T h e P a t h
t o N a t i o n a l S u i c i d e

 An Essay on Immigration and Multiculturalism

  by Lawrence Auster


V.
What To Do

Where, then, is the virtuous pride that once distinguished Americans? where the indignant spirit, which, in defence of principle, hazarded a revolution to attain that independence now insidiously attacked?
  Alexander Hamilton

Once we recognize the truth, that America has the moral right to control immigration on the basis of its own cultural—and environmental—self-preservation, we can begin to address the issue of meaningful immigration reform. It is not within the scope of this essay to go into details on such a complex question. For the present, I only want to suggest the outlines of a policy that will avoid national suicide.

(1) We need to reduce the number of legal immigrants in absolute terms, to the point where their sheer numbers will no longer overwhelm our society and culture or produce a disastrous swelling of our population. In place of our present system, which has a floor (quota immigration) with no ceiling above it (unlimited non-quota immigration and refugees), we must have a ceiling on total immigration. A limit of perhaps 200,000 per year would be reasonable. This would still leave us, by the way, with the most generous immigration policy on earth.

(2) The government needs to do whatever is necessary to stop illegal immigration. Despite the widespread belief that illegal immigration is uncontrollable, the fact is that the federal government has not been serious about this problem so far. If the government treated the problem seriously, it could stop illegal immigration overnight. Also, as Peter H. Schuck and Rogers M. Smith of Yale University have argued in Citizenship Without Consent, we need to change our current interpretation of the Fourteenth Amendment which gives citizenship automatically to children of illegal aliens—a practice that undermines the consensual basis of citizenship and rewards lawbreaking.

It should be recognized that these proposals do not mean a return to the national and racial restrictions of the 1920s legislation; they do not mean exclusion of non-Europeans; but they do mean a rejection of radical multiculturalism and the visionary idea that the U.S. should become the “Mirror of the World.” We will be signaling to prospective immigrants that resettlement in the United States indicates a readiness to adopt the civilization of this country, including its common language. Immigrants should understand that they cannot expect to treat the U.S. as a mere extension of their home countries.

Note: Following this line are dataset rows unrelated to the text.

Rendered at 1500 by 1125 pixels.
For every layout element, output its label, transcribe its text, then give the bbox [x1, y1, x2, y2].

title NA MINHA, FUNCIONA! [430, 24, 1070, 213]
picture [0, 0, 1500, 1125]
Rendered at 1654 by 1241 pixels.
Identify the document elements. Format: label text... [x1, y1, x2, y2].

It should be made clear that these reforms are not aimed at non-European peoples as such, but at the huge numbers of immigrants that are altering the very composition—and destiny—of our nation. The rights and opportunities of new American citizens are not threatened by such changes in the law as are suggested here. But our recent immigrants and ethnic minorities should understand, as I’ve tried to show in this essay, that the endless continuation of uncontrolled immigration can only lead to the destruction of the very society that they supposedly want so much to be part of. By slowing immigration, we will give recent immigrants the opportunity and time to assimilate, much as the slow-down of immigration from 1921 to 1965 led to a diminution of anti-foreign prejudice and helped assimilation to occur.

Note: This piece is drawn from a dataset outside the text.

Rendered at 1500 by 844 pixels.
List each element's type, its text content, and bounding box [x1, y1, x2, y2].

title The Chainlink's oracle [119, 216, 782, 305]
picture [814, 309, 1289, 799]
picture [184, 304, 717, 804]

There must be a middle ground that recognizes the rights of minorities and appreciates the values of a cosmopolitan mix in society at the same time that it affirms the historic character of our culture and America’s right to preserve that character. As columnist Samuel Francis has written, the survival of American culture requires “a new myth of the nation as a distinctive cultural and political force that cannot be universalized for the rest of the planet or digested by the globalist regime.”(87) What is proposed here is not a reactionary restoration of some vanished American past, but a reaffirmation of traditional principles in light of present realities. Our national self-concept is complex. The point is to prevent it from becoming so complex that it disintegrates. There must be room in our national mythos both for ethnic variety and the reaffirmation of our historic civilizational character.

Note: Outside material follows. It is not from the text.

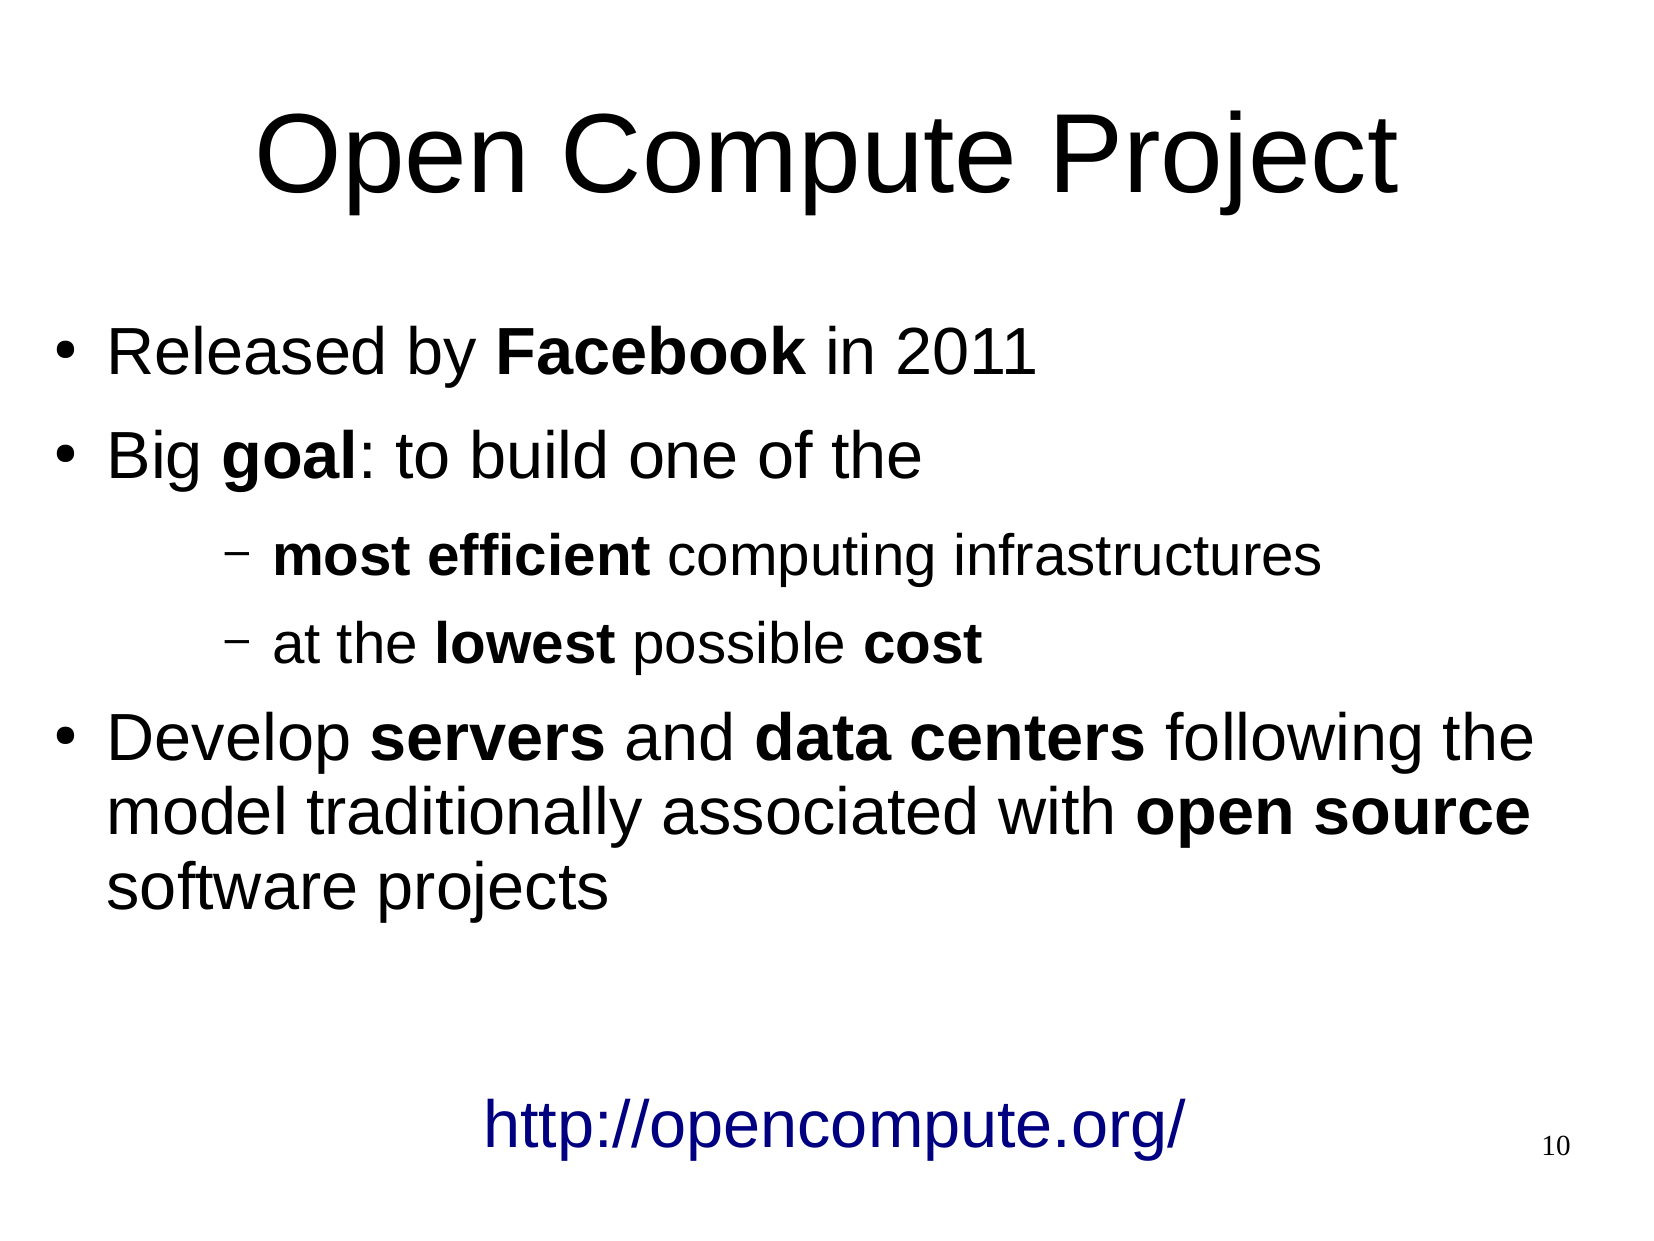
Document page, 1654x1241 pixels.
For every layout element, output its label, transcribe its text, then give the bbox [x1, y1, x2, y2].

If genuine reforms are thought to be impossible because of opposition by minority groups, I would like the reader to consider how much more difficult all political decisions are going to be in the future when every issue will have to pass a minefield of ethnic and racial blocs. That is why it is vital that we act now while there is still time—if there is still time. Action requires that the great mass of Americans, whatever their color, who care for this civilization and want it to be preserved, make their voices heard in a bloc, in the same way that highly motivated minority groups act when their interests are at stake. It is not enough merely to express concerns about immigration. People are doing that all the time, and it accomplishes little in the way of waking the nation up from its hypnotic passivity on this issue. On the contrary, the mere venting of anxieties and resentments only strengthens the open-borders orthodoxy by enabling it to dismiss all those who are concerned about immigration as xenophobes. It is time, rather, for the American people to legitimize the idea of meaningful immigration reform and then to enact fair and substantive changes in the law along the lines I have suggested here. All that is lacking, as the result of a quarter-century of orchestrated guilt, is the conviction that it is morally right—and the will to do it.

In any case, something must be done, and soon. The disdain felt by many Americans today for the 1920s nativists, for restricting immigration too tightly, will be nothing compared with the curses that future generations of Americans, mired in a divided and decaying society, will pile on our heads for erring too far in the opposite direction.